An Alberta clipper is expected to bring a band of light snow showers to the D.C. region late Wednesday night. The weather system will be quick-moving and its snowfall is expected to be light, but since pavement temperatures are below freezing, the snow is expected to swirl around and perhaps stick to some untreated roads.
Should the snowfall coincide with the beginning of morning rush hour, delays could form quickly.
In the special weather statement, the weather service said there is a 40 percent chance of light snow showers with a “potential large impact due to sub-freezing roads.” Less than an inch of snow is expected.
Meteorologist Chris Strong at the weather service said the purpose of the statement is “to emphasize that if conditions are right, very small amounts of snow can cause very big problems for commuting times, as we’ve seen in many instances over the past many years here in the D.C. metro area.”
Storm Team 4 expects the flurries and snow showers to end well before the morning rush hour, which bodes well for road treatment crews. The most disastrous icy commutes in the past happened when snowfall coincided with peak travel times.
“The timing on this will be late this [Wednesday] evening until just around midnight.

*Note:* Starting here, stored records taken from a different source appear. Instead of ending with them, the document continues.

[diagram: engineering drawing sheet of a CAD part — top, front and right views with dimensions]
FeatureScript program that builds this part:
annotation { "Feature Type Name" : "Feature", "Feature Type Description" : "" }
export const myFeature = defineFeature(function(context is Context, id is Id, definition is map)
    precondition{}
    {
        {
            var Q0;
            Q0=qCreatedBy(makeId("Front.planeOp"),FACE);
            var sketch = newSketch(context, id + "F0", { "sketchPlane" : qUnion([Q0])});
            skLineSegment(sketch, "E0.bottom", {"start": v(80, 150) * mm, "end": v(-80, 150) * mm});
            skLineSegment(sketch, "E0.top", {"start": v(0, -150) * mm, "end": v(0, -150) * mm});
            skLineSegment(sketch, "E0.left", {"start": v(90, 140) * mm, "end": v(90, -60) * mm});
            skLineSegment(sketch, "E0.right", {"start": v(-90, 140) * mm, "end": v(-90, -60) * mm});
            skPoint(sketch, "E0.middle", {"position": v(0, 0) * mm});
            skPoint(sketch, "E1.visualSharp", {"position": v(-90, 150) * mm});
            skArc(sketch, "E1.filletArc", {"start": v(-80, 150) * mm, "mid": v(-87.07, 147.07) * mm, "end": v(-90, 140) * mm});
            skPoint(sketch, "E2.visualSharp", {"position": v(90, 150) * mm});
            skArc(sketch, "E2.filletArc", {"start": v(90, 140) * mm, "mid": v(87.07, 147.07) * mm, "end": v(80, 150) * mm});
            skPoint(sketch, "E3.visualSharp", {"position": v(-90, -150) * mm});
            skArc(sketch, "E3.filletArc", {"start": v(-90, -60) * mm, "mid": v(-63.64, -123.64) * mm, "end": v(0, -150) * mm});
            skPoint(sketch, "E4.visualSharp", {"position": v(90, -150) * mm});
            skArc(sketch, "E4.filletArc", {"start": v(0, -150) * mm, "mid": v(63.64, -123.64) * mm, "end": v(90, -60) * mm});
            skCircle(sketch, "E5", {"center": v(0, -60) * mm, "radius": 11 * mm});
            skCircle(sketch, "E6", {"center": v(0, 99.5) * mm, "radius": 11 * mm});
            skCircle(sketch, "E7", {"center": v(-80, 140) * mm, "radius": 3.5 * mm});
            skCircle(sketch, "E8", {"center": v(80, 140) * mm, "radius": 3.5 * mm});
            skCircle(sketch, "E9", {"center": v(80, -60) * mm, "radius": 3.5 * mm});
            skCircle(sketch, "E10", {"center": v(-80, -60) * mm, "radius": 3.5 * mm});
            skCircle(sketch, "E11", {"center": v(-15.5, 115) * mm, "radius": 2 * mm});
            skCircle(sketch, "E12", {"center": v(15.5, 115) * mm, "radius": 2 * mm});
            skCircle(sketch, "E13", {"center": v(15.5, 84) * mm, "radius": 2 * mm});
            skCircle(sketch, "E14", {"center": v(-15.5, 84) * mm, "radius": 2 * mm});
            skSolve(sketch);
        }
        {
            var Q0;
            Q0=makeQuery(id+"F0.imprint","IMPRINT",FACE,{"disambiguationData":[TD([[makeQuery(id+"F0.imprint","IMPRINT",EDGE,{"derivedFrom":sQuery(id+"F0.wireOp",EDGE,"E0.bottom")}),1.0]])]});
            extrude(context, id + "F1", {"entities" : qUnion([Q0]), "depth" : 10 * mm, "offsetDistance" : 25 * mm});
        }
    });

The clipper zooms out of here by tomorrow morning and, in its wake, winds pick back up,” said Somara Theodore with Storm Team 4.
The “winter commuting hazard” was created as a call-to-arms for highway crews and emergency management officials in 2016. It was inspired by the traffic nightmare that unfolded during the Jan. 20, 2016 evening rush hour, when less than an inch of snow impeded regional traffic, causing extreme delays and hundreds of accidents.
Several similar commuting catastrophes transpired during D.C. rush hours on Jan. 6, 2015 and Jan. 26, 2011.
Temperatures on Wednesday were below freezing most of the day. Lows Wednesday night are expected to be in the mid 20s.
“It really is a combination of bridge and road temperatures and any small accumulation of snow combined with all the tires of rush hour causing friction that can make snow change right to ice and cause a nasty commute,” Strong said.
That’s a lot of “ifs” and pinning down a small batch of snow showers spatially and temporarily is a difficult task, Strong said, with the advisory intended to ready drivers for the possibility of slippery conditions.